While COVID-19 is changing the face of reality on a global scale, it is also bringing many Australians unprecedented financial struggles. Unfortunately, we are also seeing a rise in financial crimes and identity theft as scammers target Australian families, businesses and the Government to illicitly acquire proceeds from bank accounts and retirement savings to name a few examples.
Of course, financial crime is not a new concept and, with continuously progressing technology, hackers are finding more and more ways to infiltrate the security controls of large scale businesses and the Government, not to mention Australians who are far more exposed.
The value of illicit funds which infiltrate into global banking systems is estimated to be 2 to 3 per cent of the global GDP hence this is and continues to be a sizeable issue for Banks and Government. In Australia, the story remains similar as fraud has been estimated to be 56 cents for every $1000 (card fraud as an example).
But thankfully there are also technological advances that are helping financial institutions such as banks and super funds combat the ongoing threat from bad actors.
In COVID-19 times, with people not able to physically present at a branch or government office, technology providers have significantly increased anti-fraud capabilities, measures and controls such as tampering algorithms or liveliness and likeliness testing, which help verify the identity of customers and citizens online through sophisticated matching techniques including anchoring on photos taken on your mobile against existing documents such as driver licenses.
These algorithms use analytics and data-driven insights to determine the percentage of symmetrical nature or whether there is any deviation against the template to identify fraudulent IDs.

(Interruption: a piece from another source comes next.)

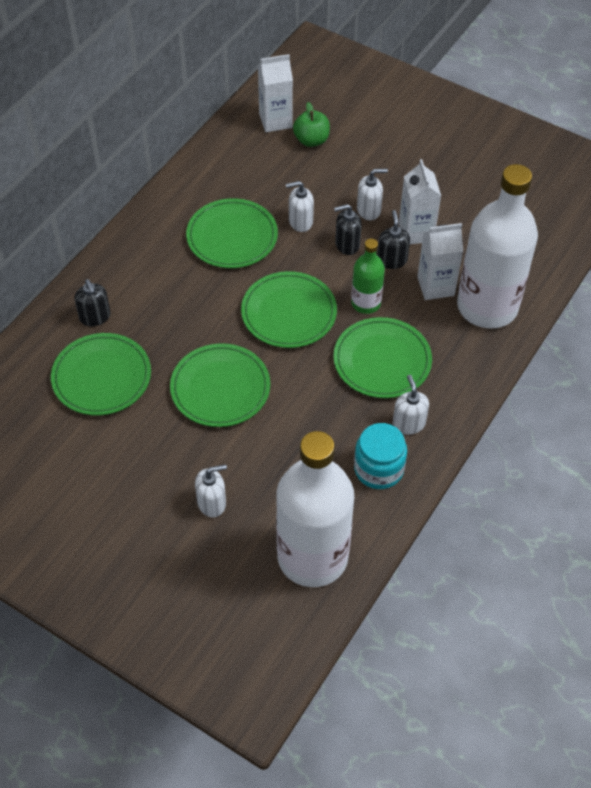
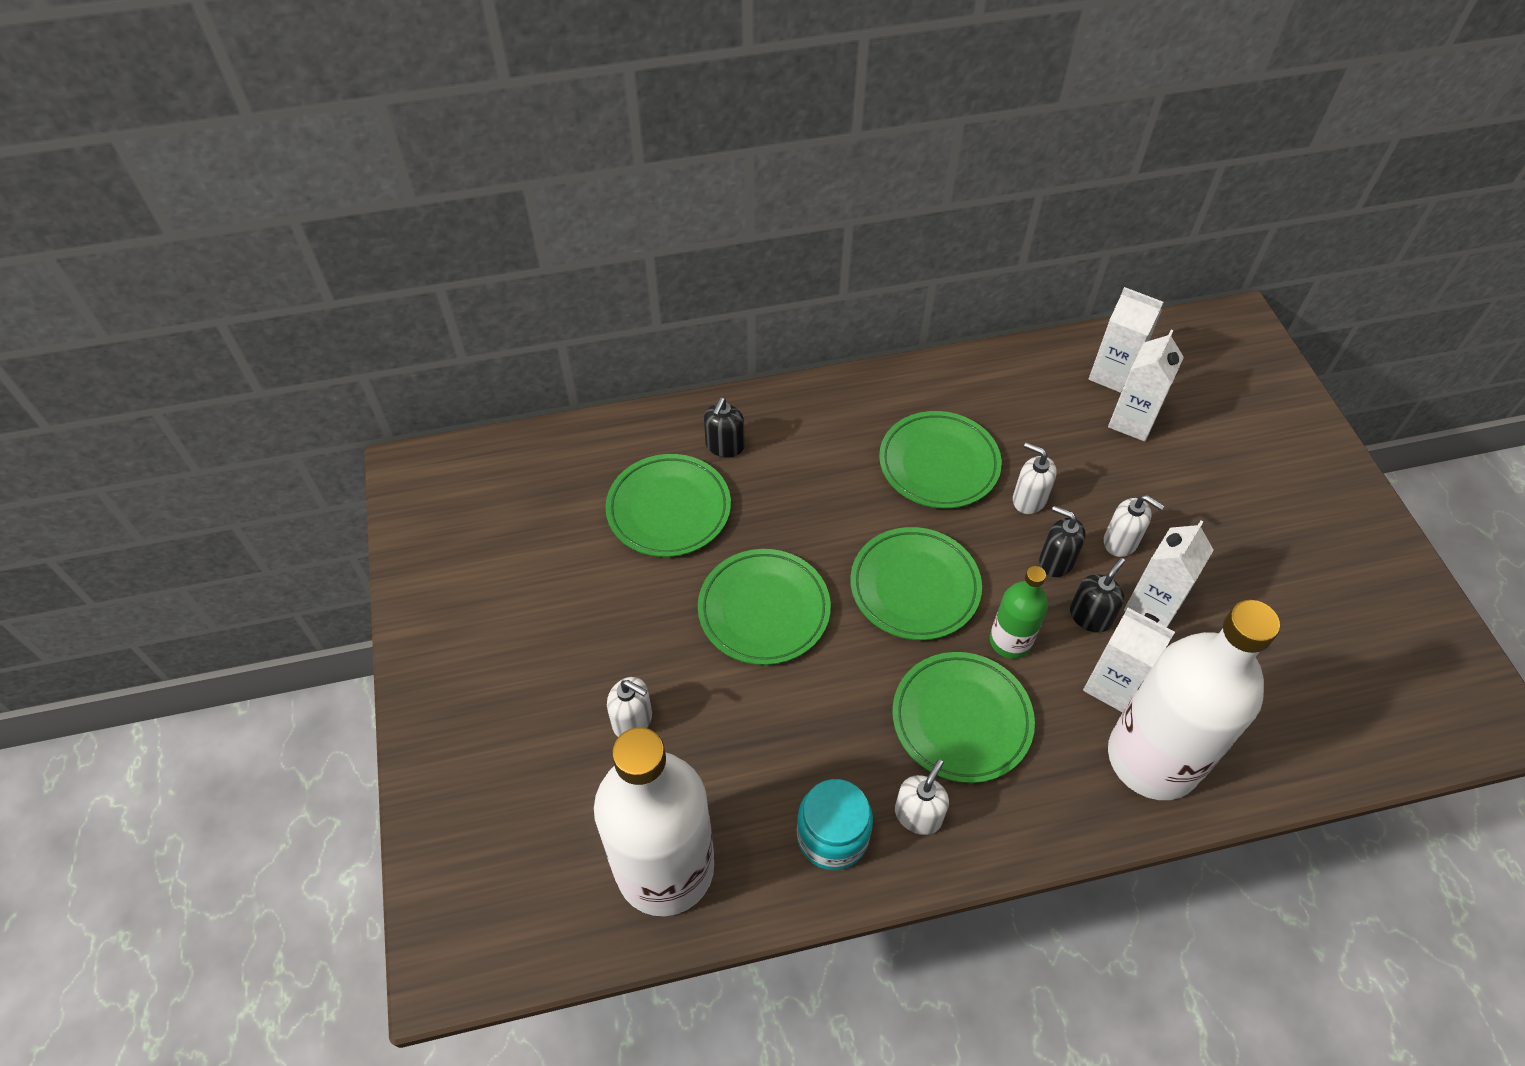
camera: 45 degrees right, 0 degrees up
green apple [293,102,330,147] -> white carton [1108,329,1184,442]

There is a minimum percentage it has to hit for the transaction to be taken to the next step.
The Government now also provides very substantial services for institutions to verify their customers through sources such as Government identification sources, electoral rolls, etc. which allow institutions to make a more informed, richer and more accurate view of the customer upon onboarding or registration.
Additionally, banks and super funds need to ensure that the behaviour of the customer is aligned to the initial profile created during onboarding or registration. To do this, organizations employ AI techniques using their data environments to raise alerts on on-going behaviours of the customer – ‘ongoing monitoring’. These alerts use history and high-risk clients to flag abnormal behaviours in the customers for review and investigations. Again, with the objective of identifying and stopping suspicion behaviors. Each institution and its technology solutions determine what abnormal is and what different scenarios ring alarm bells. It is a requirement that each and every transaction is monitored for fraudulent, or suspicious behaviour and that is the obligation of the institution themselves.
Scammers are also using archaic methods of identity theft such as sifting through garbage looking for discarded statements and other documents. This, in turn, allows them to access accounts and websites change the details to their own and away from the true account holder which triggers an email to the original citizens themselves saying that details have changed, however at this point the scammers have the security questions. This highlights the criticality of having an ongoing monitoring program that is dynamic and data-driven for organizations.
While AI and data analytics are invaluable in helping to combat the ongoing threat of banking and superannuation scams, these tools work best in conjunction with customer responsibility. Simple things like monitoring balances and transactions, non-generic passwords and staying vigilant with online security measures will help make sure we can safeguard ourselves from being victimised by bad actors.